Ford’s Theatre announces new initiative to focus on tolerance
Ford’s Theatre has announced a five-year project to mount one play each season with themes of tolerance, equality and other social issues and pair them with a month of weekly dialogues.
“The Lincoln Legacy Project,” a new initiative, will start in the fall with the musical “Parade,” the theater announced Tuesday. The play follows the true story of Leo Frank, a Jewish factory manager in early-20th-century Atlanta, who, after being accused of murdering a 13-year-old girl, was lynched by a mob. The play’s themes about religious intolerance, racial tension and injustice will be discussed in town hall meetings and scholar and activist panels on successive Mondays in October at Ford’s.
“Parade” was first produced in New York in 1998, ran for 85 performances and won two Tony Awards. “I wept. I was so moved and couldn’t believe this had happened in our country,” said Paul Tetreault, Ford’s director, who was sitting in the audience.
In his office on F Street, with hordes of tourists lined up to visit Ford’s on a sunny day, Tetreault said the project continues the discussion of Abraham Lincoln’s principles as well as focuses on current issues.
“Whether the play is historical or not, the conversation is now,” Tetrault said. “Things are still happening. Gay kids are threatened and kill themselves.”
Ford’s has enlisted several partners for the “Legacy Project,” starting with the Anti-Defamation League, which was founded in the wake of Frank’s lynching in 1913; the Leadership Conference on Civil and Human Rights; the Jewish Historical Society of Greater Washington; the D.C. Jewish Community Center; and the Abraham Lincoln Bicentennial Foundation.
“I think this is an opportunity to bring African American and Jewish groups and audiences together to reflect on this moment in history.
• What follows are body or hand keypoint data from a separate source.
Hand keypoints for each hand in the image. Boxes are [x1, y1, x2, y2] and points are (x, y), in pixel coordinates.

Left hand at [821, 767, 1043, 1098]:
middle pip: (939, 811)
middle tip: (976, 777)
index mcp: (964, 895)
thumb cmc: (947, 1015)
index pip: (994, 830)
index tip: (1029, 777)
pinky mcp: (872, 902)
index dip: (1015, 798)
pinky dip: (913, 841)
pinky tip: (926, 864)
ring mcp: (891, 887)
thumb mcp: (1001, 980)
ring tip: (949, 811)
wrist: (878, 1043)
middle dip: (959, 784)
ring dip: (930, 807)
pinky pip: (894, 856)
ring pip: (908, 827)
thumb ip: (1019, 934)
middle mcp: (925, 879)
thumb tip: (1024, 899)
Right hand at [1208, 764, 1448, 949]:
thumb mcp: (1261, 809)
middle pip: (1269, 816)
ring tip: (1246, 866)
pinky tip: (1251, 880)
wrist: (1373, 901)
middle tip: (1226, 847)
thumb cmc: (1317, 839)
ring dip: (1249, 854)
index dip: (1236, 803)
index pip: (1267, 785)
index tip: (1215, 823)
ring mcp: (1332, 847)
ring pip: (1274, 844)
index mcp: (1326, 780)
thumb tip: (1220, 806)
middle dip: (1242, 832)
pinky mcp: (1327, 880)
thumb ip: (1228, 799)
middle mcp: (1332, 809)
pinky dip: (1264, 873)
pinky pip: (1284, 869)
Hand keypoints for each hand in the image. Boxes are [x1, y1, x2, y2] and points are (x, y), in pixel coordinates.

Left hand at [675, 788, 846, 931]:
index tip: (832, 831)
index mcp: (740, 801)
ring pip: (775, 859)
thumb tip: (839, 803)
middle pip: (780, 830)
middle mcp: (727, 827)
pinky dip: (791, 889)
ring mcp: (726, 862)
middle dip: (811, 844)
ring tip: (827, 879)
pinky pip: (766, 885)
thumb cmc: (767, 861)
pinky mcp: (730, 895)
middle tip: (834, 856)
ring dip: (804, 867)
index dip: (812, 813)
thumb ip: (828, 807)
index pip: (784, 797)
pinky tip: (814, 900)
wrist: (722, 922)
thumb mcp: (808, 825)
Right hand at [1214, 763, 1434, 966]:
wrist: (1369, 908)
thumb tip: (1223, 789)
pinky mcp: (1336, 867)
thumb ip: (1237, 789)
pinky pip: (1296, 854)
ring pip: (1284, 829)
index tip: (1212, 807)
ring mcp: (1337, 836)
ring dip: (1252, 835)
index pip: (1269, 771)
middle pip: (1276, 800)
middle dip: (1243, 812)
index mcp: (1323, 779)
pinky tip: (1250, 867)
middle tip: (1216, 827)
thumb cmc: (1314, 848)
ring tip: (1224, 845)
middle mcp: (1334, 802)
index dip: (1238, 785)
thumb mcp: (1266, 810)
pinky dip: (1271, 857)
They can see how out of the mainstream both African American and Jewish people were in the South,” said Ari Roth, the artistic director of Theater J, another sponsor. “This is an unsentimental play, and these are unsentimental times. Things go wrong for everyone.”
The founding sponsor of the project, the theater also announced Tuesday, is Ronald O. Perelman, chairman of MacAndrews & Forbes Holdings Inc., who pledged $500,000.
Under consideration for future season openers are: “The Laramie Project,” about the 1998 killing of University of Wyoming gay student Matthew Shepard; “Fly,” about the Tuskegee Airmen; “The Scottsboro Boys,” about the 1930s case of nine African American men accused of attacking two white women; “The Crucible,” about the Salem witch hunts; and “The Andersonville Trial,” about a Confederate POW camp.
“Parade,” which has never been produced in Washington, was written by Alfred Uhry, with music and lyrics by Jason Robert Brown. Ford’s is bringing the production that was staged at the Mark Taper Forum in Los Angeles in 2009. It opens Sept. 23.
The 2011-12 season will also include “A Christmas Carol,” from Nov. 18 to Dec. 31; a commission from playwright Richard Hellesen about the relationship between Lincoln and abolitionist Frederick Douglass; and “1776,” the Tony Award-winning musical from March 9 to May 19.
The theater will open its Center for Education and Leadership, across from Ford’s, in February 2012. “This is really the beginning of the focus of our programs at the center. That’s what we are talking about — leadership,” said Tetreault.